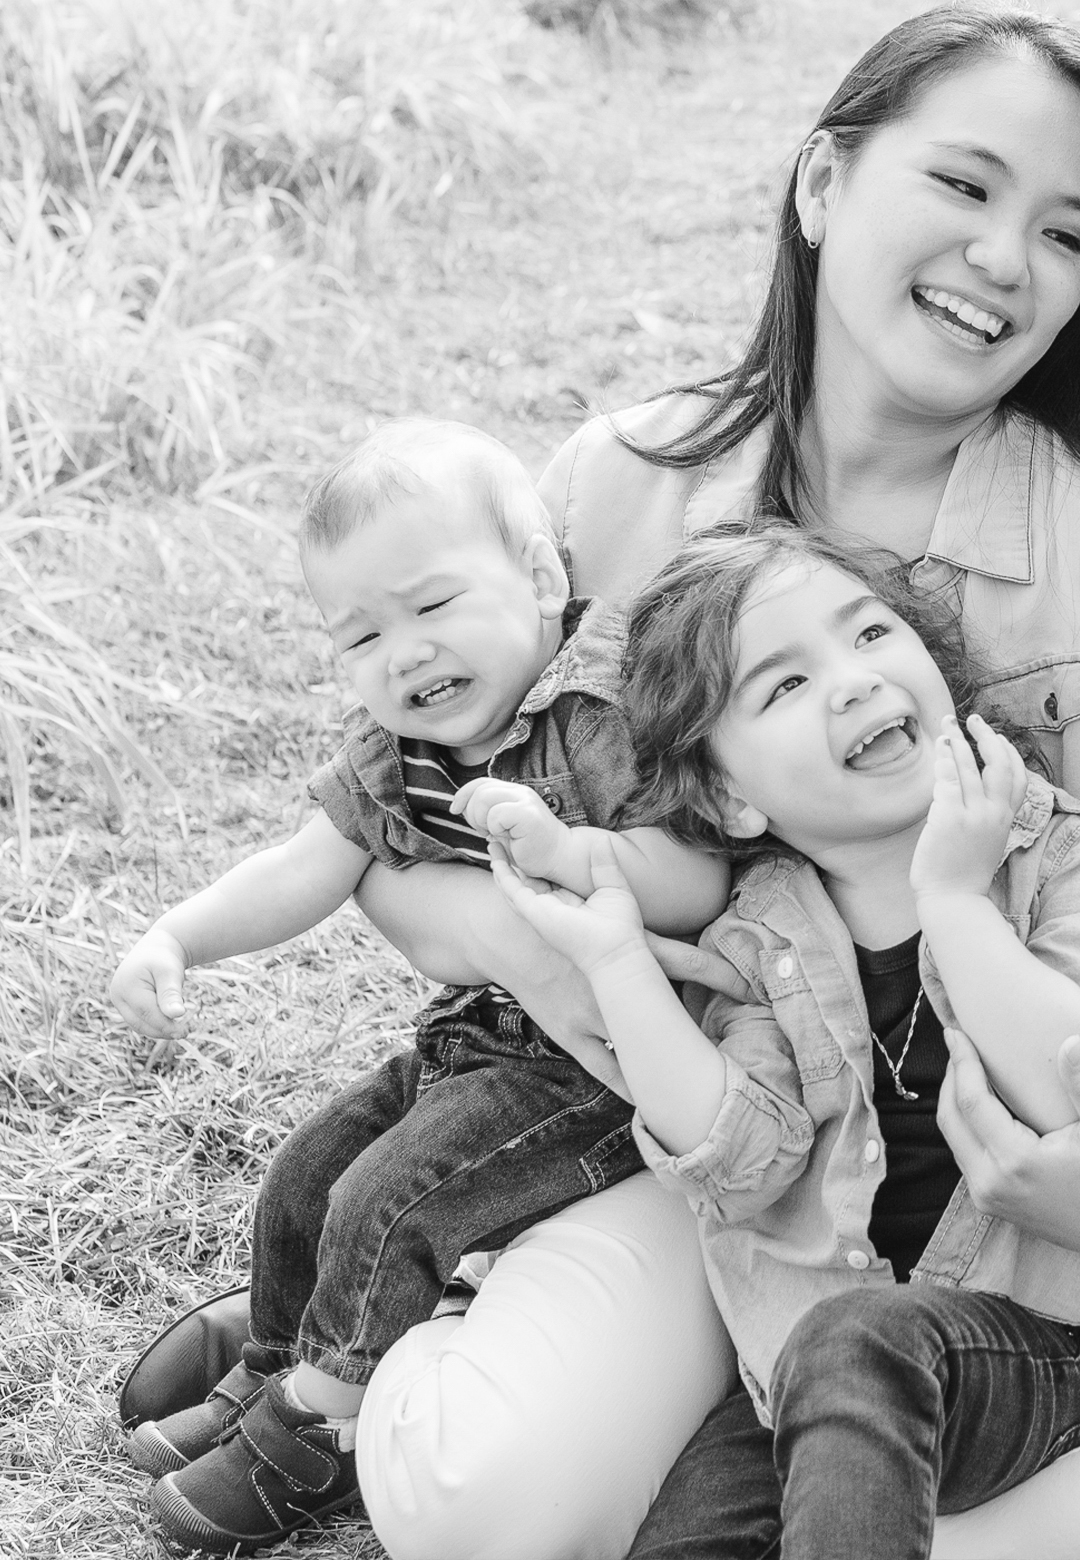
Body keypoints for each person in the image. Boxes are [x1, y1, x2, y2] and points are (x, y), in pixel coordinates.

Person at [320, 2, 1080, 1560]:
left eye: (1065, 233)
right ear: (821, 186)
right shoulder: (628, 481)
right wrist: (536, 944)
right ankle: (395, 1349)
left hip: (1058, 1179)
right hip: (742, 1136)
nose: (1007, 258)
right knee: (489, 1496)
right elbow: (402, 803)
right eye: (964, 186)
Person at [105, 419, 729, 1555]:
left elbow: (699, 873)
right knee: (307, 1175)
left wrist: (574, 855)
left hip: (600, 1071)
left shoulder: (595, 716)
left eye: (433, 607)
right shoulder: (392, 753)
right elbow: (303, 868)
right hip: (477, 1038)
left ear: (542, 578)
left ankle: (323, 1434)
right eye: (361, 635)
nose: (404, 653)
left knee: (387, 1197)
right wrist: (176, 938)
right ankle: (273, 1373)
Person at [492, 522, 1080, 1560]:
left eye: (867, 635)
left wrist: (951, 898)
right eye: (786, 687)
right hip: (801, 1364)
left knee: (858, 1347)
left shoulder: (1055, 851)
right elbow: (743, 1160)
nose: (851, 682)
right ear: (730, 798)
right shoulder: (761, 930)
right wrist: (620, 963)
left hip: (1015, 1349)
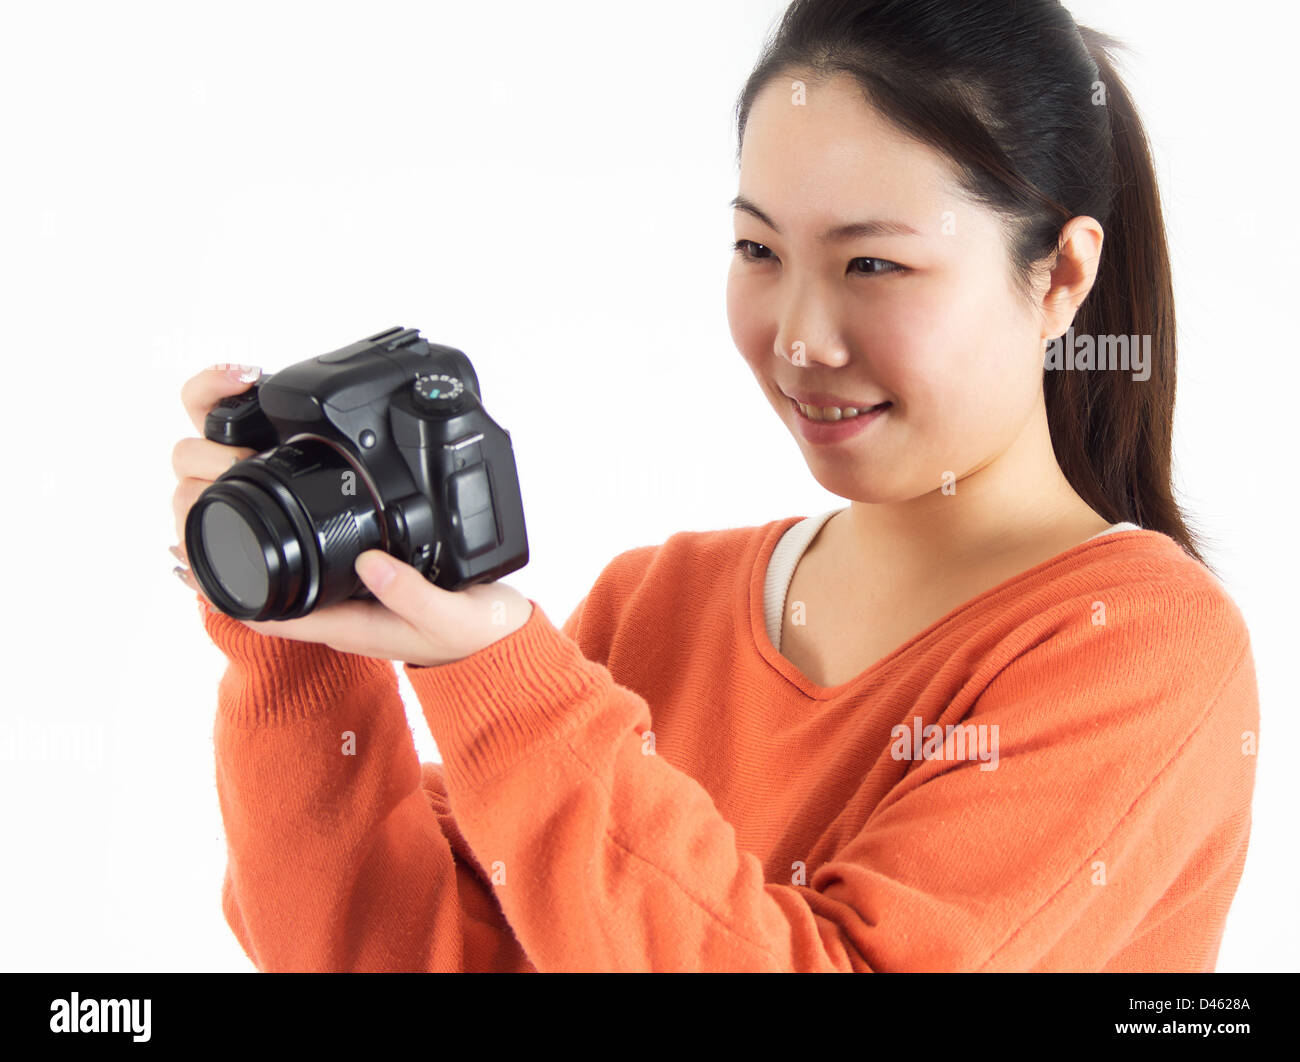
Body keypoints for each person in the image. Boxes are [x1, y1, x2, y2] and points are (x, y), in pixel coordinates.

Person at [169, 0, 1259, 972]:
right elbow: (376, 954)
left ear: (1061, 274)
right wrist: (290, 638)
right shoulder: (660, 605)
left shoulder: (1137, 646)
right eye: (757, 249)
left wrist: (502, 682)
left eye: (871, 263)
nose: (798, 338)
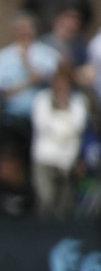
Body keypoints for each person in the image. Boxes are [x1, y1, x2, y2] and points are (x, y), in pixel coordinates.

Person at [0, 13, 61, 163]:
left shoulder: (49, 55)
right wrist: (30, 82)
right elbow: (3, 92)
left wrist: (28, 65)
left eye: (28, 28)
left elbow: (55, 83)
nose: (25, 32)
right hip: (12, 120)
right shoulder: (2, 57)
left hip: (41, 122)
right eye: (21, 28)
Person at [30, 66, 89, 219]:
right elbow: (42, 125)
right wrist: (64, 120)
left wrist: (62, 111)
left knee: (63, 209)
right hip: (44, 159)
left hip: (67, 162)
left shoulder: (78, 102)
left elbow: (78, 127)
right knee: (45, 202)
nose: (60, 86)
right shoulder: (42, 99)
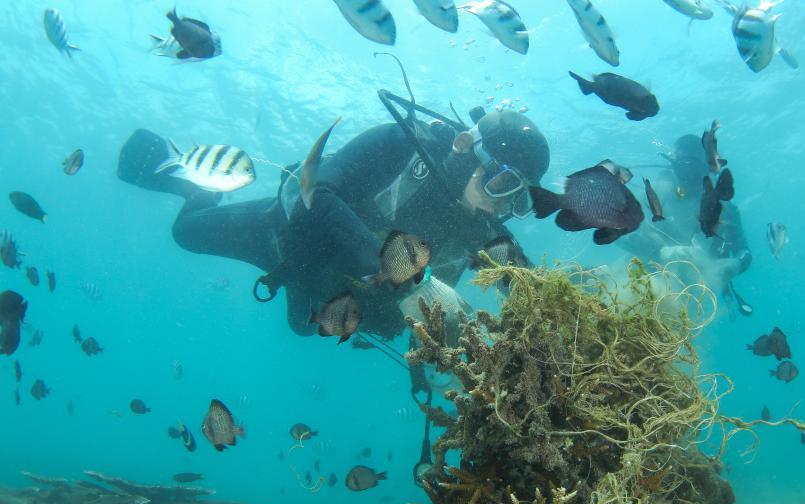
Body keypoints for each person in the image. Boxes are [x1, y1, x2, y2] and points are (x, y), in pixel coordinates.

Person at [116, 93, 550, 339]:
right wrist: (404, 278)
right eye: (502, 183)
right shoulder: (400, 144)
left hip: (331, 286)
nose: (503, 205)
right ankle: (195, 188)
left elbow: (529, 291)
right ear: (466, 148)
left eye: (520, 200)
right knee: (185, 233)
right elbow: (317, 191)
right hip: (282, 237)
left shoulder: (483, 227)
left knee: (302, 329)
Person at [620, 133, 753, 317]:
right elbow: (621, 234)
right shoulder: (655, 195)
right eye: (684, 167)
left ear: (708, 167)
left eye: (695, 168)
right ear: (674, 165)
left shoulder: (726, 209)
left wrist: (735, 264)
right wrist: (662, 252)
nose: (690, 176)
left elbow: (744, 251)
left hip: (692, 297)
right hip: (641, 280)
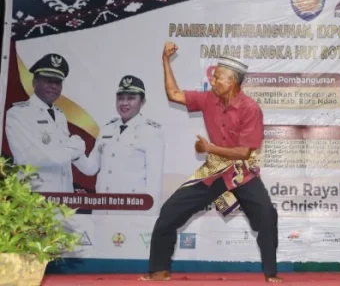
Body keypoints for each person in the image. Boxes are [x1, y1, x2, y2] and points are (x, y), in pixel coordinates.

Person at [140, 42, 281, 283]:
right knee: (170, 211)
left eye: (217, 77)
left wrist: (209, 148)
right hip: (214, 171)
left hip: (241, 173)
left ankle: (271, 273)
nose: (212, 81)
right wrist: (165, 60)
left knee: (267, 215)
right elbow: (174, 94)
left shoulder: (250, 108)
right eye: (213, 76)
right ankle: (159, 270)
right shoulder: (208, 99)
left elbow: (244, 152)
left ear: (232, 81)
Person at [4, 53, 97, 193]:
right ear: (34, 82)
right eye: (48, 81)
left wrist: (79, 153)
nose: (54, 86)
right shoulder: (18, 114)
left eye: (58, 82)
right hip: (36, 197)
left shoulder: (59, 115)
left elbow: (71, 155)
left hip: (64, 195)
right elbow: (30, 157)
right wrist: (73, 150)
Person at [83, 75, 166, 215]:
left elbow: (154, 182)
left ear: (142, 101)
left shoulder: (152, 132)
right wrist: (75, 153)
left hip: (130, 213)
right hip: (102, 210)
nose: (124, 103)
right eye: (120, 98)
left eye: (131, 98)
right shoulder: (107, 129)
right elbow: (91, 168)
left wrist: (150, 218)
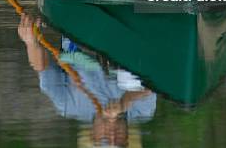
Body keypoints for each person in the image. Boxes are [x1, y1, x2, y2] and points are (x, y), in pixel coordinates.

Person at [18, 13, 156, 146]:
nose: (112, 135)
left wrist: (31, 42)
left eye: (105, 139)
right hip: (125, 37)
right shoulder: (142, 111)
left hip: (80, 32)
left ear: (93, 136)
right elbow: (154, 85)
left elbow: (43, 68)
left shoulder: (68, 106)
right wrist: (125, 102)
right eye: (119, 142)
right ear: (126, 138)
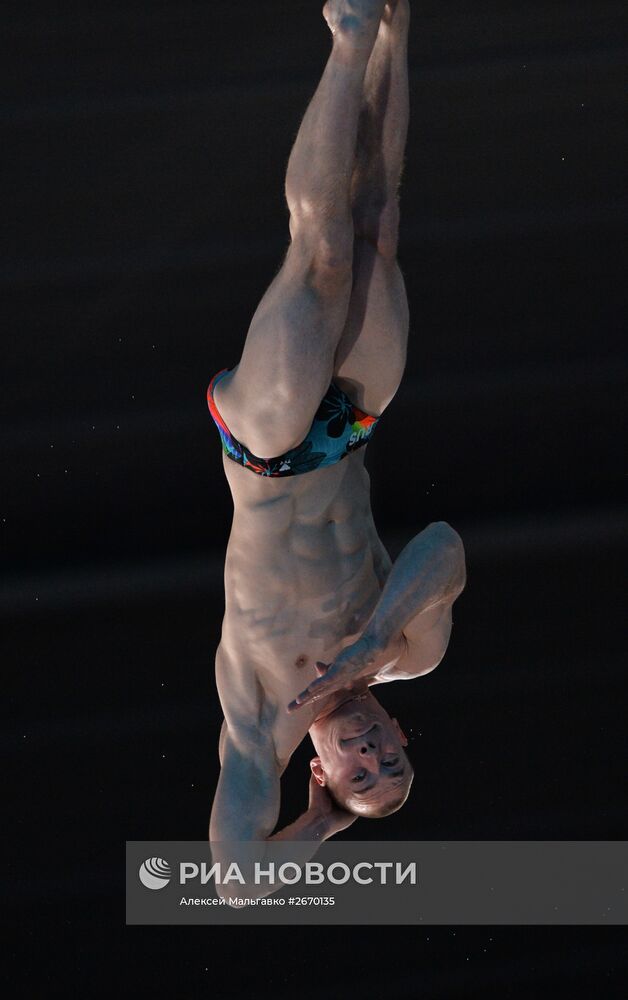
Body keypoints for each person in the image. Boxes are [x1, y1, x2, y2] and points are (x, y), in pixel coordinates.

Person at [207, 0, 465, 850]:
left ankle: (347, 38)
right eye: (392, 759)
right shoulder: (412, 652)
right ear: (400, 733)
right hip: (350, 428)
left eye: (360, 774)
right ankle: (394, 26)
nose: (371, 754)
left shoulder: (259, 722)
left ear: (324, 771)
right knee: (377, 226)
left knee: (320, 256)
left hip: (269, 451)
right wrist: (377, 637)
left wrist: (322, 822)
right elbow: (443, 546)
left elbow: (235, 884)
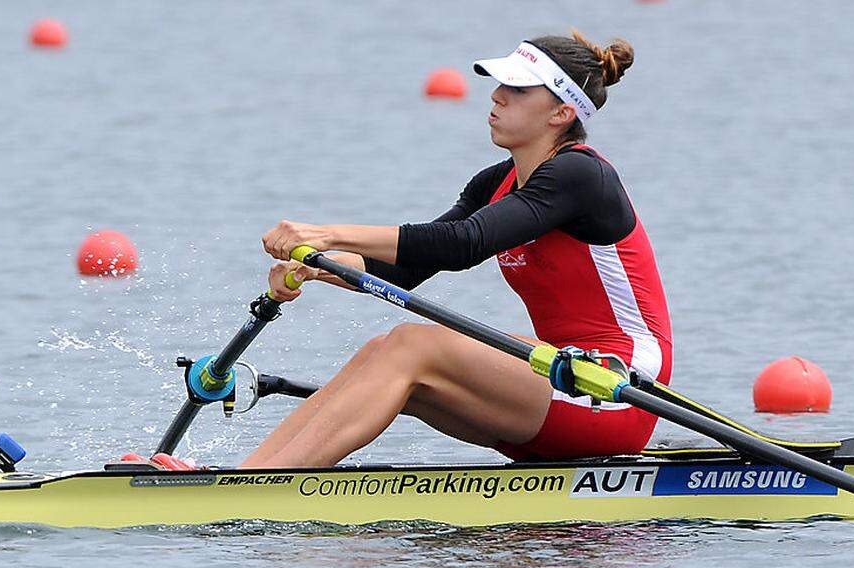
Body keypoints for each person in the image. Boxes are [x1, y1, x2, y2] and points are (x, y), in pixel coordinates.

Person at [239, 30, 672, 468]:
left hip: (617, 389)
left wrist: (327, 234)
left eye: (518, 89)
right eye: (500, 85)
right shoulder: (494, 183)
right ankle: (245, 476)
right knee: (380, 349)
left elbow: (463, 244)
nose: (497, 97)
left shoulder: (580, 176)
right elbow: (404, 268)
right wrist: (319, 266)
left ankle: (262, 486)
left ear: (561, 112)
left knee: (412, 345)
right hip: (556, 381)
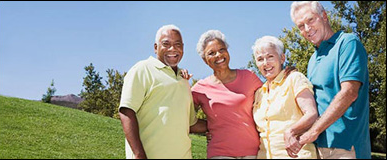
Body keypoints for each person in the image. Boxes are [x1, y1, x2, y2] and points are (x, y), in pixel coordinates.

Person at [290, 1, 371, 159]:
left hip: (346, 146)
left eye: (311, 20)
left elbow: (349, 93)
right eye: (301, 26)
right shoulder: (313, 59)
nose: (307, 29)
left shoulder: (347, 43)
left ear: (324, 16)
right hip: (320, 147)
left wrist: (313, 132)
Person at [118, 24, 207, 159]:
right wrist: (138, 154)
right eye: (166, 44)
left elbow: (191, 124)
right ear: (156, 48)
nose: (173, 49)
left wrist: (221, 125)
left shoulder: (183, 81)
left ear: (183, 48)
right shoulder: (142, 69)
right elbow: (126, 111)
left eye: (178, 44)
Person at [191, 30, 263, 159]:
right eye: (211, 53)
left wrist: (287, 74)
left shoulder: (249, 77)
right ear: (205, 60)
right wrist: (211, 126)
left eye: (222, 49)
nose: (218, 55)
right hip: (220, 153)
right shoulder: (199, 89)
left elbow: (272, 97)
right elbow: (185, 121)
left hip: (252, 152)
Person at [251, 35, 318, 159]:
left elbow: (312, 114)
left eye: (270, 56)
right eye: (260, 59)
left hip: (297, 155)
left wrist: (291, 131)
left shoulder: (294, 78)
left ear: (282, 58)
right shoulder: (259, 93)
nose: (266, 63)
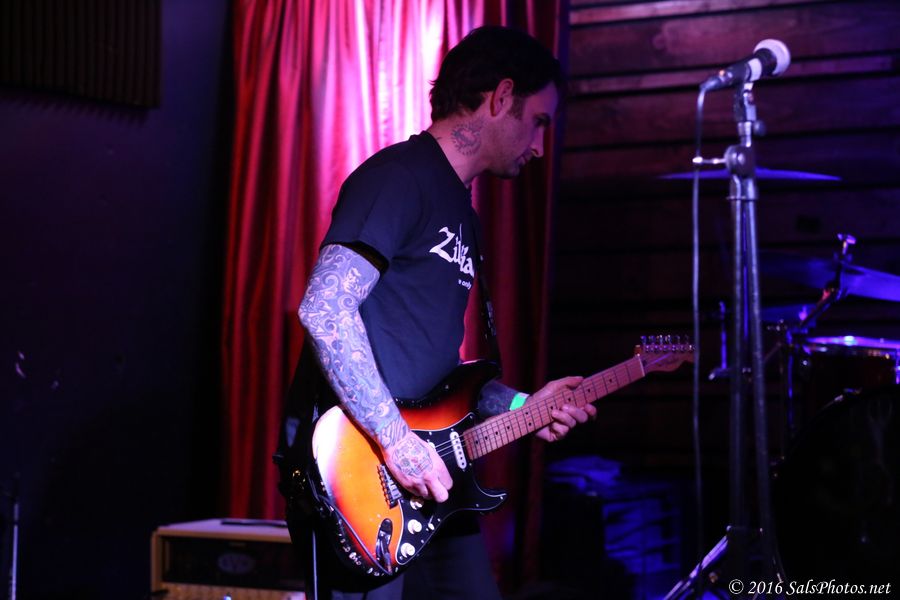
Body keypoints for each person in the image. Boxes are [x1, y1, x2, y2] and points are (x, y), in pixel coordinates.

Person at [277, 25, 597, 600]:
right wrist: (398, 444)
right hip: (361, 476)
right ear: (502, 97)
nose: (539, 146)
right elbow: (325, 308)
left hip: (433, 481)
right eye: (538, 122)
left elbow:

■ ■ ■ ■ ■

_What is needed_: From the data, work out how many lines include the word "ankle"; the reply is that number and nothing else.

_Expected answer_: 10